We gridded up with the two other cars, the Brazilians from Unicamp and the Canadians from McGill. Both of their cars were better tuned and faster than ours, but this was our shakedown run. I made the decision to leave the torque limit at 50%. Partially because we didn’t have time to change it, and partially that since now that we were running blind without instrumentation I wanted to make sure we were gentile on the battery (because now, our only feedback that we had hit limits would be the latching, not reset-able total shutdown), and less torque would make the badly tuned suspension more manageable.

I drove the first stint since I was most familiar with the operation of the powertrain and wanted to have the chance to listen and feel for any potential problems.

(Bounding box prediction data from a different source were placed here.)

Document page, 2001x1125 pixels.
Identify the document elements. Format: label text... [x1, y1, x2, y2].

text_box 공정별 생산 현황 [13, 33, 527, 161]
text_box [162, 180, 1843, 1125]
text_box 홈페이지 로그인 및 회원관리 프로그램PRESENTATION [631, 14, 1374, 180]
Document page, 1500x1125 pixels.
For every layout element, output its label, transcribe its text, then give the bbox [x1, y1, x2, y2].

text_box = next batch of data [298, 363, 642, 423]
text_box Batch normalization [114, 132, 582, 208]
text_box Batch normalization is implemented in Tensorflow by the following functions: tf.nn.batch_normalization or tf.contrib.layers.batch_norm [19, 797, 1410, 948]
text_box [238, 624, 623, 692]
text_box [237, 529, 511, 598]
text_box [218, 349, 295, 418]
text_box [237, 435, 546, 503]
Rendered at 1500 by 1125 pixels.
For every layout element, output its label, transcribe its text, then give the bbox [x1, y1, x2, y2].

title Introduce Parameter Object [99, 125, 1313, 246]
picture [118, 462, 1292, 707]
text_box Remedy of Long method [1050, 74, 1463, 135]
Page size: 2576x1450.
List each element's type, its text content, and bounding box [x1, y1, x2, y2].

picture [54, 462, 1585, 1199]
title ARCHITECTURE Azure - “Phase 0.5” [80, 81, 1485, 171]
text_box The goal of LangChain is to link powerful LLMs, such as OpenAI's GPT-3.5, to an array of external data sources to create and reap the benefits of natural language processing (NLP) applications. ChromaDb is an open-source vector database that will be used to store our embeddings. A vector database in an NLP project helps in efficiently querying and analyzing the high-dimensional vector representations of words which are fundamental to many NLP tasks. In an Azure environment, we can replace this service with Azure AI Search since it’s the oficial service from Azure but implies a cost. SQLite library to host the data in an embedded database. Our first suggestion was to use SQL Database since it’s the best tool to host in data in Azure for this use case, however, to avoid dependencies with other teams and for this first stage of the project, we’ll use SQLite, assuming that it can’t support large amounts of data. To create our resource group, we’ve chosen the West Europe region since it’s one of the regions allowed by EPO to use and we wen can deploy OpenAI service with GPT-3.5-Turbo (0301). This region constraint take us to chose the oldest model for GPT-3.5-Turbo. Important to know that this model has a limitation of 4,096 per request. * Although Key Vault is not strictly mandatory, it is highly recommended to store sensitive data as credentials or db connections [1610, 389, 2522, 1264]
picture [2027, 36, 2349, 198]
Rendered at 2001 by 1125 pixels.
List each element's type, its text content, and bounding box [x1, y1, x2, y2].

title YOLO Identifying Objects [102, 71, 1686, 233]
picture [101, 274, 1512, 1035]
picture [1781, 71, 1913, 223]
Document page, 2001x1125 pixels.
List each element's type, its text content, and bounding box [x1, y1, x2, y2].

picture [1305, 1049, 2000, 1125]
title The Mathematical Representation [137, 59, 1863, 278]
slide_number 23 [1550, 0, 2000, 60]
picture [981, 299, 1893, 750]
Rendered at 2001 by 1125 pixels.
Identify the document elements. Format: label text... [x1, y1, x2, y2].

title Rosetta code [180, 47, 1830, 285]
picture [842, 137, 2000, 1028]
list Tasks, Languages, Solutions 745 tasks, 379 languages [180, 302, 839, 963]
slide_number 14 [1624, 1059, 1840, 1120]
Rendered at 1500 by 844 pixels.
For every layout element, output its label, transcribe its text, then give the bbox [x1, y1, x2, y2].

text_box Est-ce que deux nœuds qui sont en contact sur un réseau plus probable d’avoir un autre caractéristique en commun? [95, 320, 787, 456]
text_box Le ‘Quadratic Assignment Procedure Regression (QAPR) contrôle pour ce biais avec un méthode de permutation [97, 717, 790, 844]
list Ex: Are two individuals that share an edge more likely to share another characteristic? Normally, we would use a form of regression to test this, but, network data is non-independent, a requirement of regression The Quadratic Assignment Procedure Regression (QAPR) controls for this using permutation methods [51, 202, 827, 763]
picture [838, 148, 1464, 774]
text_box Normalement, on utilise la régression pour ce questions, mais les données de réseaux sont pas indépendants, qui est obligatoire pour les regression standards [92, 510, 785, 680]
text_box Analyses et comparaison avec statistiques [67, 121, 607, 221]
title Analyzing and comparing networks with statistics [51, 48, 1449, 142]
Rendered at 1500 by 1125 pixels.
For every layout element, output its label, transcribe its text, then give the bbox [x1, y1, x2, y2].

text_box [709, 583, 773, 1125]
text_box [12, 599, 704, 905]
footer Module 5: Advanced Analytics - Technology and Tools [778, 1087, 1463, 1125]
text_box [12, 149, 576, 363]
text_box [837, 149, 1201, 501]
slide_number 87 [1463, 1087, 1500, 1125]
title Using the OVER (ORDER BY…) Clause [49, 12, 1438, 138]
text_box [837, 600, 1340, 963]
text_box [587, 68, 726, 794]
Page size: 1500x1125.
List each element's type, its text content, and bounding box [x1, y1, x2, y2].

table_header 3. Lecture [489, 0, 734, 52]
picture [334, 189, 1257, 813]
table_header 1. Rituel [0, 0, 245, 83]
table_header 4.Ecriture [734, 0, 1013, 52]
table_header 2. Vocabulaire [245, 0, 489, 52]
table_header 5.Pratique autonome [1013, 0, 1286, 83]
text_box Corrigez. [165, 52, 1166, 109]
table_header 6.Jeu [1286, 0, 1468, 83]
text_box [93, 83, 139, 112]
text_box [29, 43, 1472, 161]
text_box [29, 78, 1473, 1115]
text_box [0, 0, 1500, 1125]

The car ran perfectly. Unfortunately the chassis was not set up evenly and was able to put power down out of left-hand turns far better than right, and the track was run clockwise… so there was much opportunity for spinning the inside tire coming out of turns. And it wasn’t quick, due also to the low torque limit. But I felt very reassured that it was functioning properly during my time driving.

So I gave our second driver Ivan the green light: Go for it. And he did an excellent job of finishing the second session. Checking the SOC and battery temperature after the event was a good surprise, with 40% SOC and 45C, still 10C away from the hard limit.

As they always say, the best way to do well at FSAE is to finish endurance.